The "Soho Stories" uses GPS technology to guide visitors through the capital's red light district as they hear colourful stories of sex, violence and wild partying.

The organisation charged with protecting Britain's historic sites, houses and gardens, has created the "no-holes-barred" audio guide in a bid to shed its conservative image and attract younger members.

Officials said on Monday that the stories involving "famous and not so famous Bohemians" provide extraordinary detail on the capital's "long love affair with sex, drugs and rock 'n' roll".

For the first time in the Trust's 117-year history, the "X-rated" tours come complete with warnings about bad language and "references to sex and violence".

It concentrates on events since the 1940s including the development of music, the area's "many outrageous personalities", social movements, feminism and homosexual liberation as well as vice and crime.

Listeners, who will be restricted to those aged over 17, will be able to listen to drunken tales from the Groucho Club while another details how gangster "Mad" Frankie Fraser operated his protection rackets.

Other more colourful stories include those of Francis Bacon, the homosexual artist, being whipped and a former vice-squad officer pointing out a phonebox that was a front for a crack den.

The "tour" of London's red-light district, in the heart of central London, is delivered to listeners through headphones attached to their mobile phone.

Satellite technology can pinpoint exactly where a tourist is and as such tailors a story to suit the location.
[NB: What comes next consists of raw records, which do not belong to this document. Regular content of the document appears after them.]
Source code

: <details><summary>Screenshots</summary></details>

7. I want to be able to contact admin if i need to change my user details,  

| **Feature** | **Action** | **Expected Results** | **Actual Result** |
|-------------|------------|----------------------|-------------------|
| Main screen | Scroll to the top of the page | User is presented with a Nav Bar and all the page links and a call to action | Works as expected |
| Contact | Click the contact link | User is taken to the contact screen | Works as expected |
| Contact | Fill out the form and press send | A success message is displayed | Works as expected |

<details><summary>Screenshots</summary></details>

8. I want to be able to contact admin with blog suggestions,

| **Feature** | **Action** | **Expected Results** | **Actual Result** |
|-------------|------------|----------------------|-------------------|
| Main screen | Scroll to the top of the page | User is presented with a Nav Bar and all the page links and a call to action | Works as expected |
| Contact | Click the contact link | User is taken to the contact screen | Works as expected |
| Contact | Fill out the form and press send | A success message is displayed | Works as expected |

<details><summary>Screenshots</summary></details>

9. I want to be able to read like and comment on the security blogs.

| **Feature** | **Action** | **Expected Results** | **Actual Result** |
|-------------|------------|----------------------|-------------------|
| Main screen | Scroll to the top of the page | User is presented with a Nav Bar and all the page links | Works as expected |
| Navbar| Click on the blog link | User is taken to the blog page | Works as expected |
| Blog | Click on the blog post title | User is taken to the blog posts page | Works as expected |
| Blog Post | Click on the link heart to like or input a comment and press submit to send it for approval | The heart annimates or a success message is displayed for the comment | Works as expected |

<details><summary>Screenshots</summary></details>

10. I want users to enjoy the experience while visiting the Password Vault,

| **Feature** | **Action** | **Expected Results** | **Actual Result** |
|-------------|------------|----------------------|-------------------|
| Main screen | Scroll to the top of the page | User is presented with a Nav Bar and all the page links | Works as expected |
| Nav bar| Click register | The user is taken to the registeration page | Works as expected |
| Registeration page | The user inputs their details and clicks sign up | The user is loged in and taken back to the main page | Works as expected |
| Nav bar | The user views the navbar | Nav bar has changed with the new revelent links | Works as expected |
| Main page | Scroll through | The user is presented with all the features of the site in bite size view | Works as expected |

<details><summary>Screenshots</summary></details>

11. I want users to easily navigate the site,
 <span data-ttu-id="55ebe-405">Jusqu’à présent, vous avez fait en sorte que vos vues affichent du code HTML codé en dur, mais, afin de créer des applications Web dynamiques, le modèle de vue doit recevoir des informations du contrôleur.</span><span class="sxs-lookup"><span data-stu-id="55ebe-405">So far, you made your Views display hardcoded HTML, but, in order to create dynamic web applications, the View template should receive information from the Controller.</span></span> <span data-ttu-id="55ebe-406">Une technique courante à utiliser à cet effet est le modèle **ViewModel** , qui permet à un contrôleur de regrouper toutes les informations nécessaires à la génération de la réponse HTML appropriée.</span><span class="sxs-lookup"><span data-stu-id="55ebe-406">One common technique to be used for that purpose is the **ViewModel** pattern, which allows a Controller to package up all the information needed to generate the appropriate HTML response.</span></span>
They are read by Barry Cryer, the veteran Soho entertainer.

Users can also choose their own route and wander around the area, receiving "site-specific" memories, history and anecdotes about specific places.

Ivo Dawnay, the London director of the Trust who is married to Rachel Johnson, the sister of mayor of London Boris Johnson, defended the new initiative.

"British rock-and-roll, feminism and gay liberation were all born in Soho, and this new technology allows us to deliver those stories in a vivid way," he said.

"Some of the language is a little close to the bone and it may not suit all members, but we have a strong health warning on the packaging."

He said that with eight properties in the capital, including two "country homes" at Osterley, west London and Ham, south-west London, the Trust had found it difficult to engage with the under-forties in London and other big cities.

If successful, Mr Dawnay hoped that versions would be developed for different parts of London and other cities.